The new process will also consider filming activities Level 3 events requiring film permits. Previously, any filming done in the county only required a license through the Clerk's Office. English said "it wasn't permanent and we had no teeth to sink into it."
"We just gave them a license before. This will hopefully mitigate some of the filming challenges we have encountered in the past that have to do with timing and scheduling," English said. "For instance, there would be a lighting issue because they would be filming at 3 a.m., but we couldn't send a deputy out there to shut it down because we had nothing in our code about it."
Staff worked with the Utah Film Commission for input on the recommendations to streamline the process, English said. The suggested amendments will require an applicant to specify a shooting schedule, provide written permission of the property owners and access to the site.
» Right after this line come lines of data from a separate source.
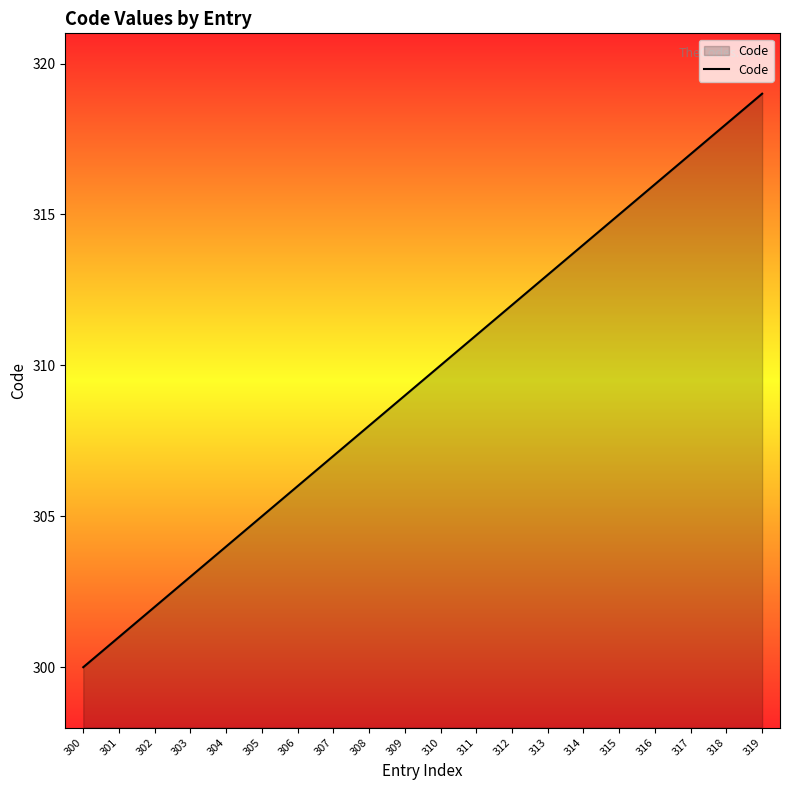

What is the difference between the second highest and minimum values?

18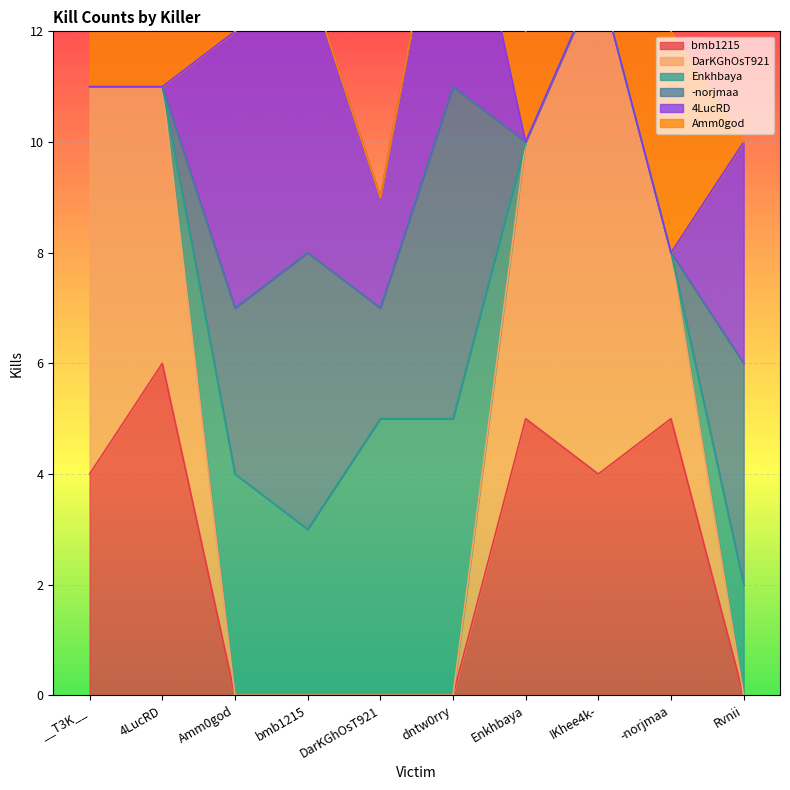

How many positive values does the bmb1215 series have?

5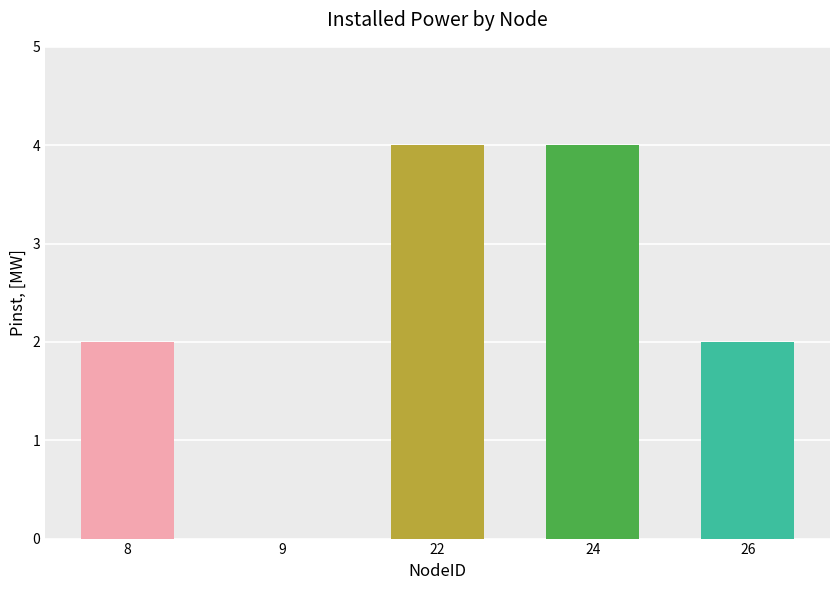

Between 24 and 9, which is larger?

24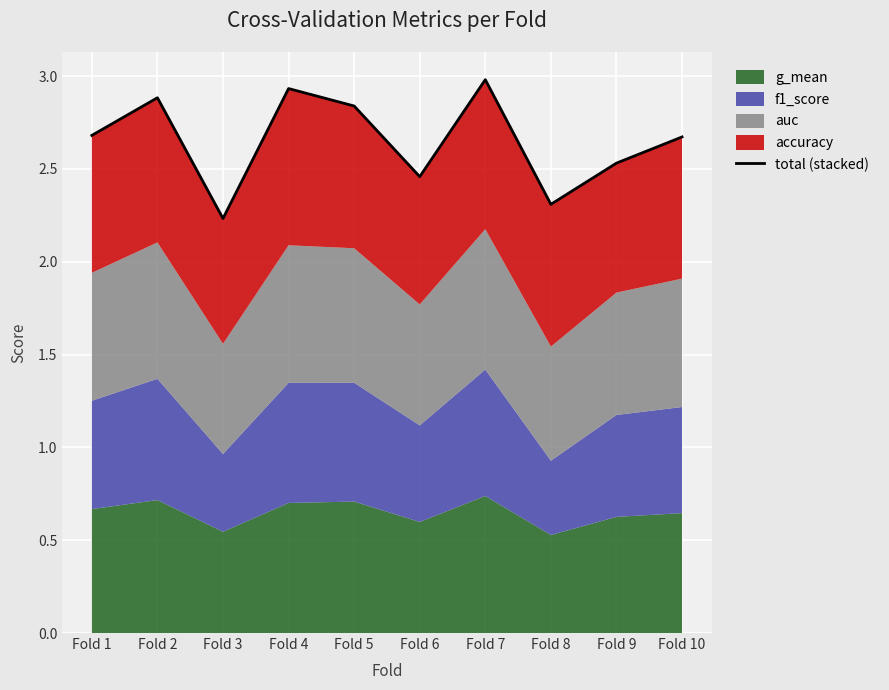

What is the ratio of the value at Fold 4 to the value at Fold 7?

1.0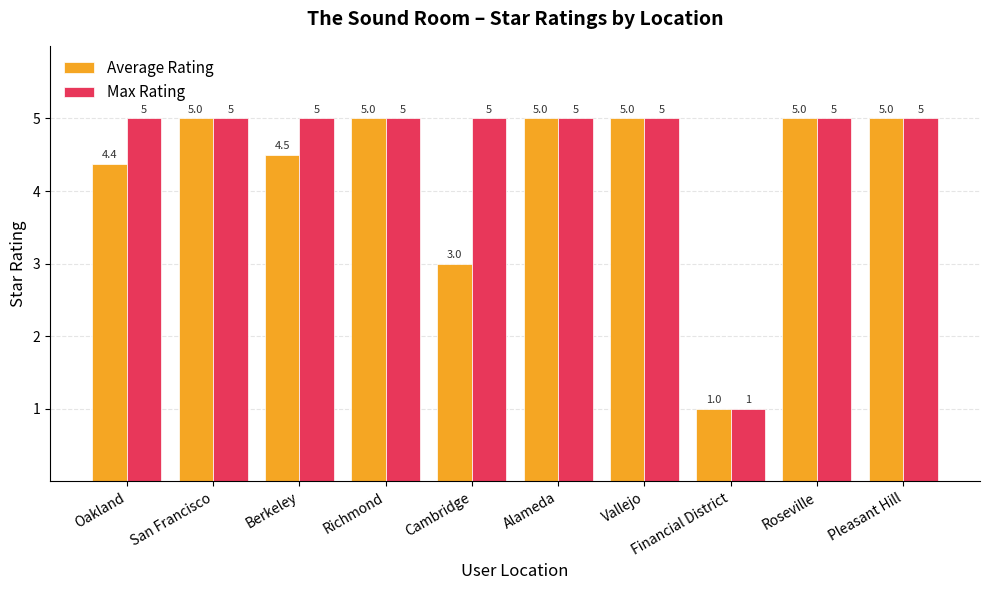

At which label is Average Rating closest to 3?

Cambridge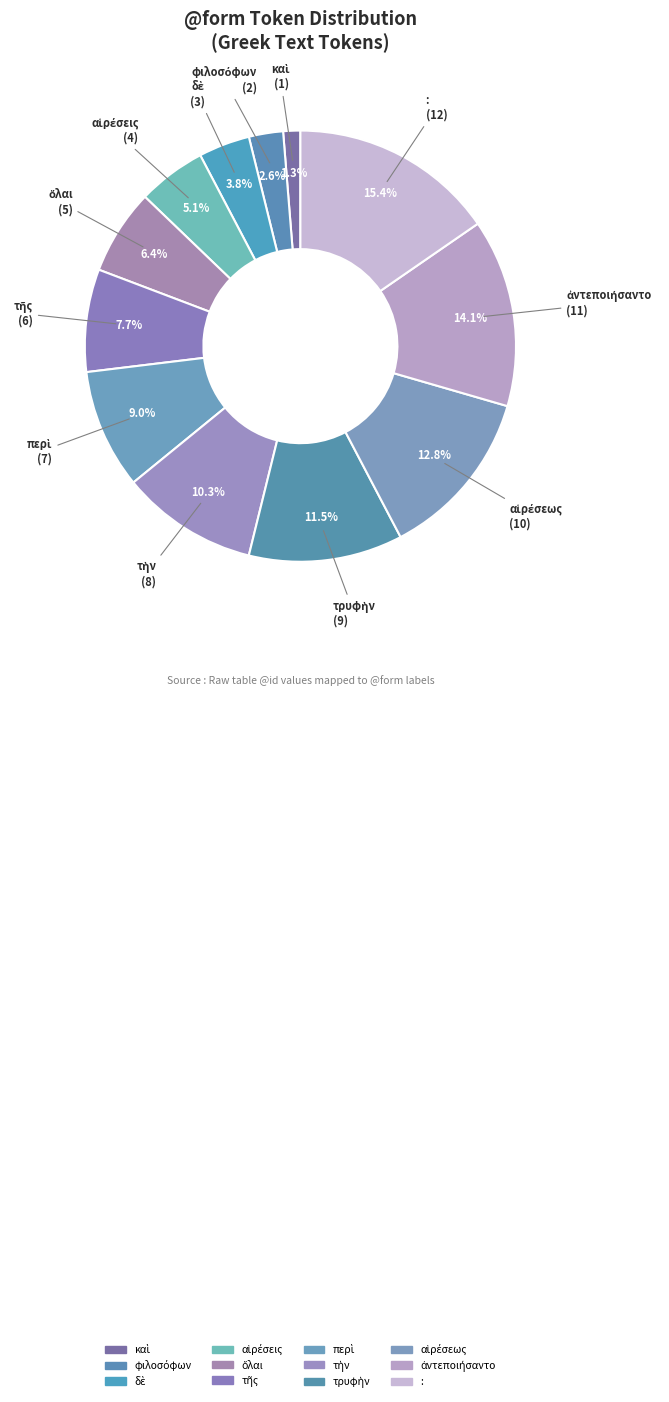

Count the number of slices in the pie.

12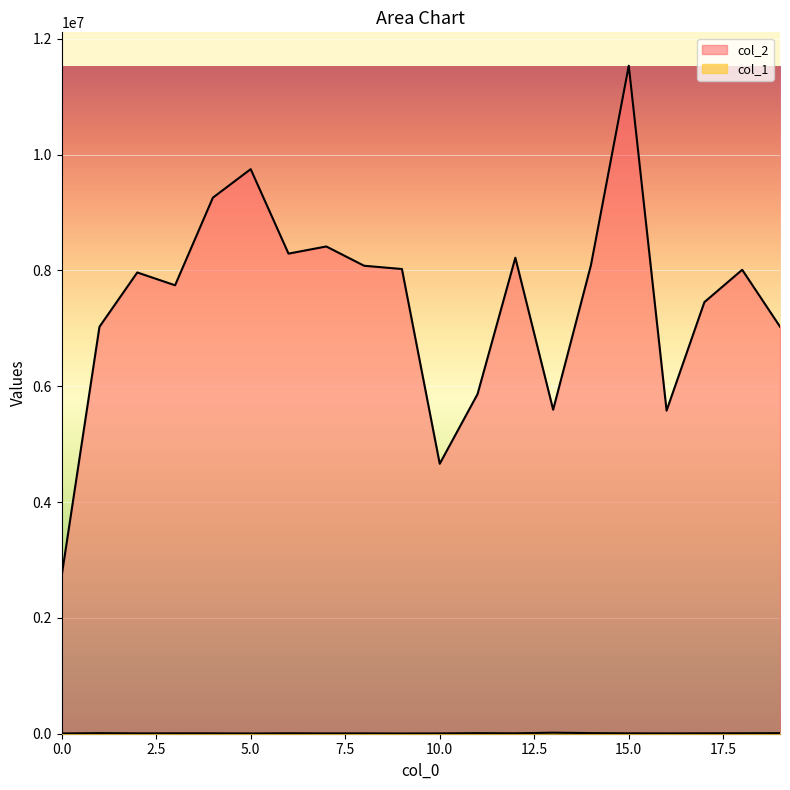

List the series in order of their peak value, highest first.

col_2, col_1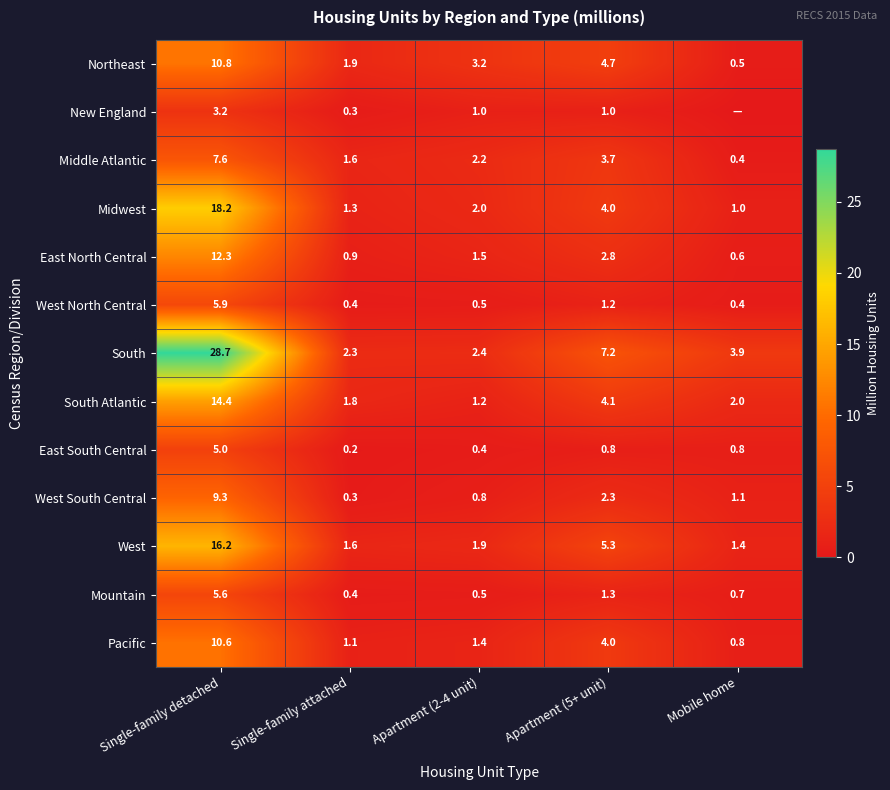

How many categories are shown in the chart?

5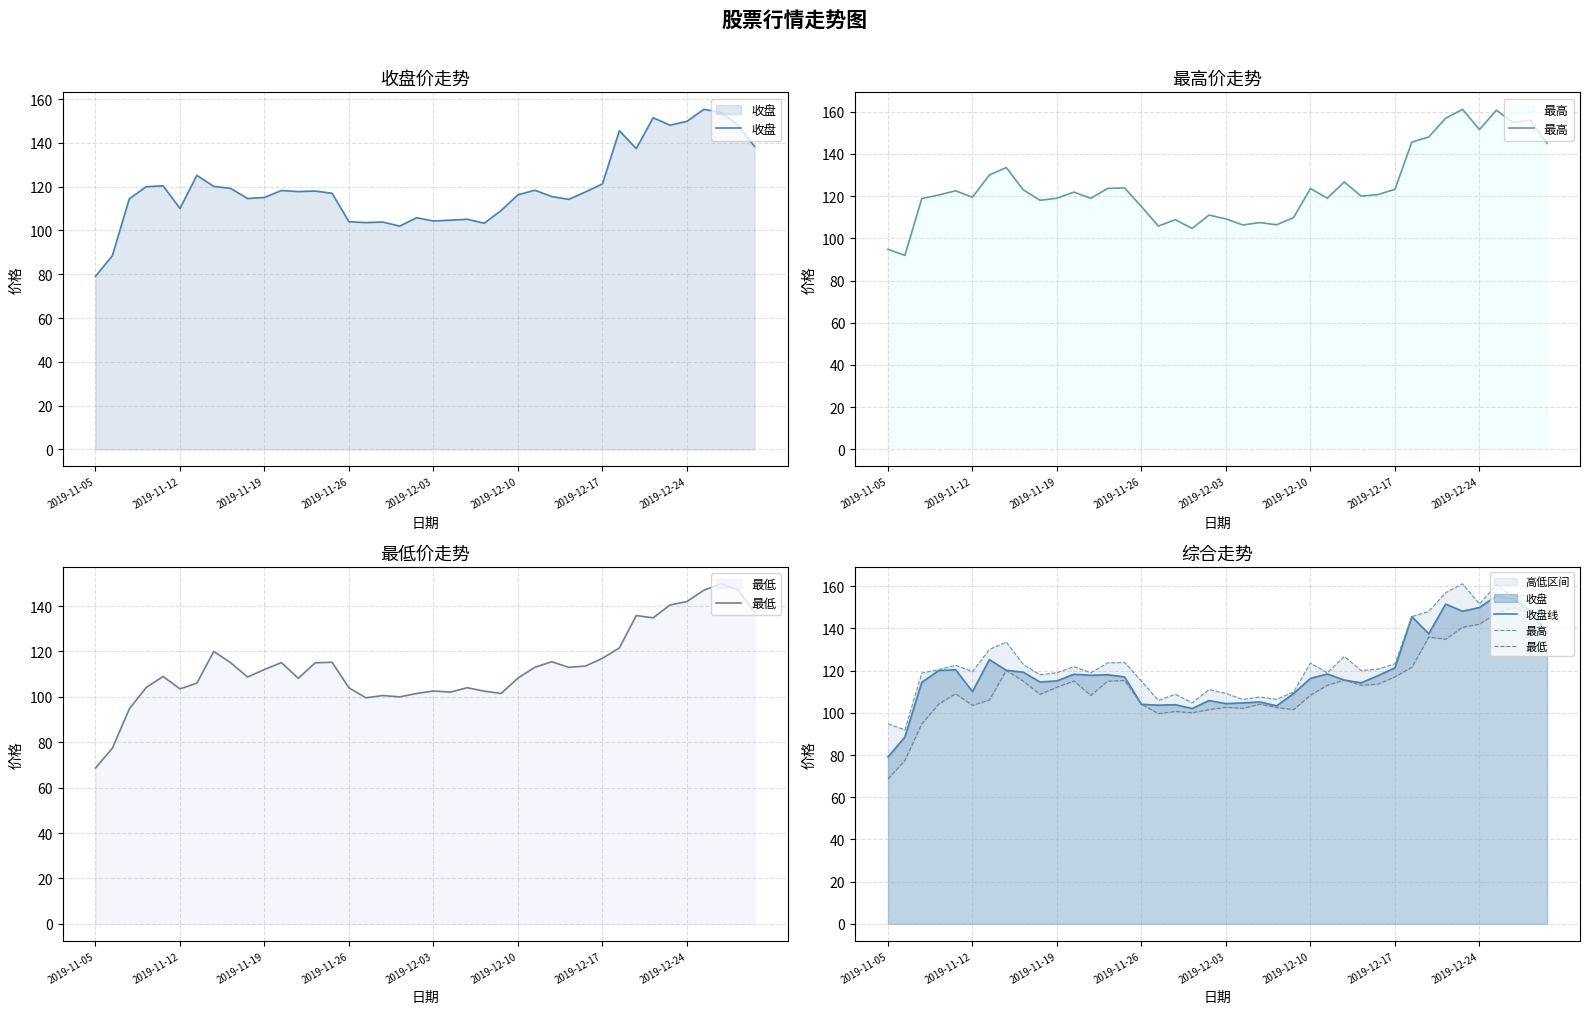

What is the value of the 最低 point at the 7th from the left?

106.0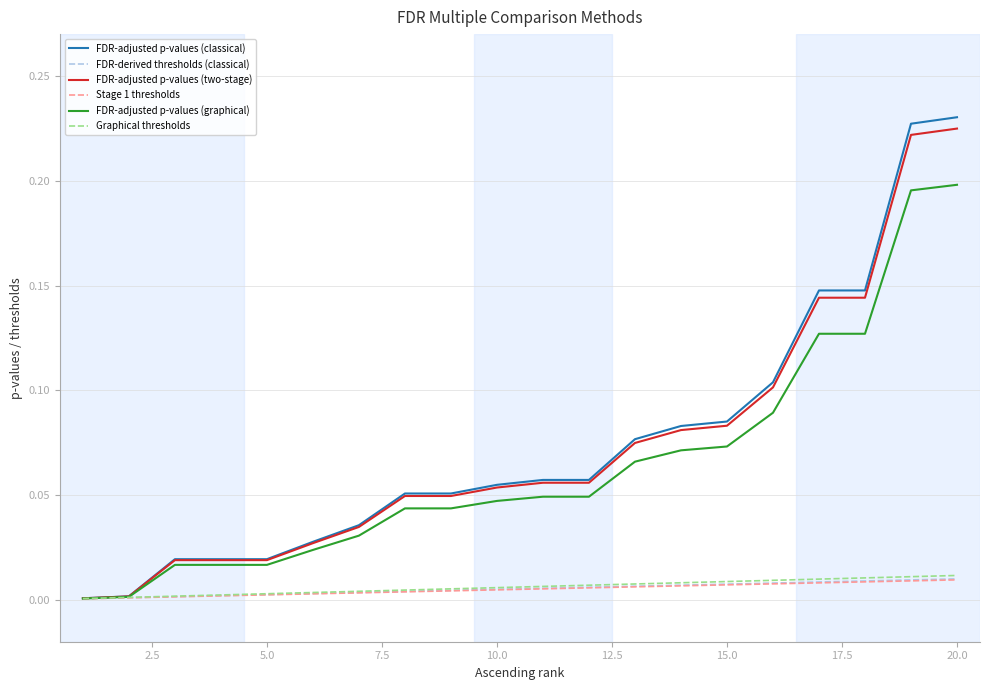

Which series has the widest spread of values?

FDR-adjusted p-values (classical)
All of the changes were crafted to mirror Park City Municipal's regulations and how they handle similar events. The city updated its process in the spring.
"We were having events, such as the Ragnar Relay, that were crossing municipal and county boundaries," English said. "It was confusing for the service providers because they weren't sure what kind of event it was in the county. Now, a Level 3 event in Park City is a Level 3 event in the county so we are all on the same page."
During the Nov. 2 meeting, County Councilors delayed a decision on the amendments pending further discussion. They are expected to reconsider the matter at the end of the month.
English said he is hoping to review any upcoming winter events under the amendments, adding "we are waiting to permit a couple of our larger events that will happen this winter under this new code."
"I think that it is worth noting the collaboration it took to come up with these amendments," English said. "We have been working on this for several months to make sure it is done right and done well. There have been a lot of people just making sure that we are dialing it in and making it easier for everyone, especially our residents."